Paul VI: The First Modern Pope by Peter Hebblethwaite, 710 pages
Giovanni Battista Montini had a long career in the Roman Curia as a protege of Pius XII before becoming archbishop of Milan, then succeeding his friend St John XXIII as Pope Paul VI. If anyone had ever been prepared to be elected Pope, it was him. His pontificate, however, was troubled. "Traditionalists" battled "progressives", and neither faction thought much of the man in the Chair of Peter. The former blamed him for the chaos and uncertainty that followed the end of the Second Vatican Council, the latter could never forgive him for Humanae Vitae or Inter Insigniores. Pope Paul became caricatured as "the Hamlet of the Vatican", forever trying to make up his mind.

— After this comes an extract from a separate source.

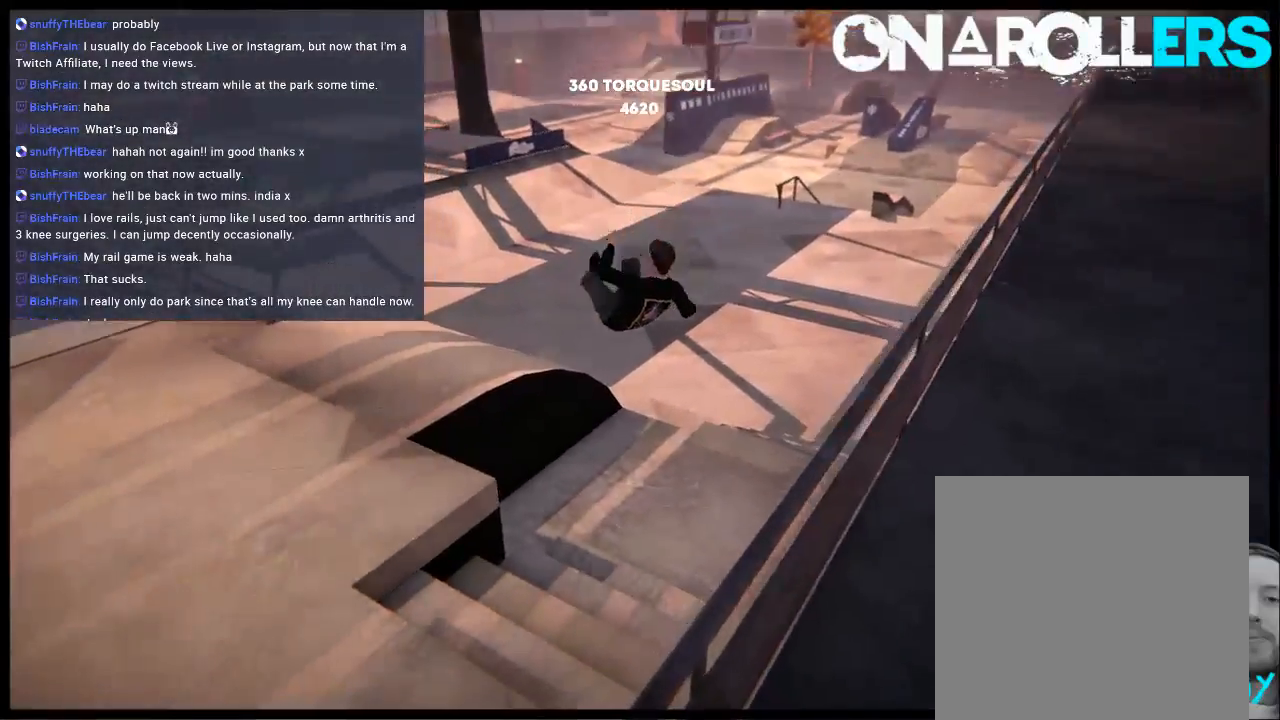
{"buttons": [], "left_stick": "center", "right_stick": "center", "events": [[233, "right_stick", "center"]]}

Hebblethwaite sets out to rescue Bl Paul VI from this mischaracterization. His Paul is a man of action, inaugurating the era of international Papal trips with high-profile visits to Jerusalem and the UN, building ecumenical bridges with Anglicans and the Orthodox, and helping to negotiate the Helsinki Accords. He is "the first modern Pope", the man who retired the triple-crowned tiara, who dispelled the shadow of Pio Nono, who opened the windows of the Church to the fresh air of the modern world.
Unfortunately, though he tries to avoid them, Hebblethwaite continues to fall into journalistic cliches - progressives "plan" while conservatives "scheme", the former "meet" while the latter "conspire". Choices the author approves of are described as bold, decisive moves, while ones he disapproves of are cast as feeble compromises. Perhaps the low point is reached when the author accuses Marshall McLuhan, Evelyn Waugh, and Jacques Maritain (among others) of having "not even tried to understand the Council", and then goes on to insinuate that Maritain had become senile.
Hebblethwaite digs beneath the surface, but by searching for novelty rather than continuity, damages his own account.